Tensile Property Changes in Polyvinyl Alcohol Fiber-Reinforced Engineered Cementitious Composites at Sub-Elevated Temperatures

Abstract

As a high-performance composite material, polyvinyl alcohol (PVA) fiber-reinforced engineered cementitious composites (PVA-ECCs) are often used in sub-elevated temperature environments (<200°C) for long-term service. However, the effect of exposure time in sub-elevated temperature on the performance of PVA-ECCs is not still clear. In this study, the properties of PVA-ECCs in sub-elevated temperature environments were examined, with emphasis on the effect of exposure time (1, 3, 6, and 9 h).

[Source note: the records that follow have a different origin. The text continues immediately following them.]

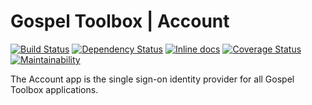 # Gospel Toolbox | Account

[![Build Status](https://travis-ci.org/GospelToolbox/Account.svg?branch=master)](https://travis-ci.org/GospelToolbox/Account)
[![Dependency Status](https://beta.gemnasium.com/badges/github.com/GospelToolbox/Account.svg)](https://beta.gemnasium.com/projects/github.com/GospelToolbox/Account)
[![Inline docs](http://inch-ci.org/github/GospelToolbox/Account.svg?branch=master)](http://inch-ci.org/github/GospelToolbox/Account)
[![Coverage Status](https://coveralls.io/repos/github/GospelToolbox/Account/badge.svg?branch=master)](https://coveralls.io/github/GospelToolbox/Account?branch=master)
[![Maintainability](https://api.codeclimate.com/v1/badges/194b2094ec4c0ee54e3f/maintainability)](https://codeclimate.com/github/GospelToolbox/Account/maintainability)

The Account app is the single sign-on identity provider for all Gospel Toolbox applications.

Furthermore, the microstructure and tensile behavior of single PVA fibers exposed to a sub-elevated temperature environment was investigated. Results showed that PVA-ECCs have enhanced tensile ductility at different sub-elevated temperature exposure times below 100°C. However, the tensile properties of PVA-ECCs at 150°C showed a strain retraction phenomenon at 6 and 9 h. The strain-hardening characteristics of PVA-ECCs gradually disappeared with the increase of the sub-elevated temperature exposure time at 200°C. The results of thermogravimetric-differential scanning calorimetry (TG-DSC), Fourier transformation infrared spectroscopy (FTIR), and scanning electron microscope (SEM) revealed that the degradation of PVA fibers was accelerated by exposure time in sub-elevated temperature, which caused the reduction of mechanical properties of PVA-ECCs.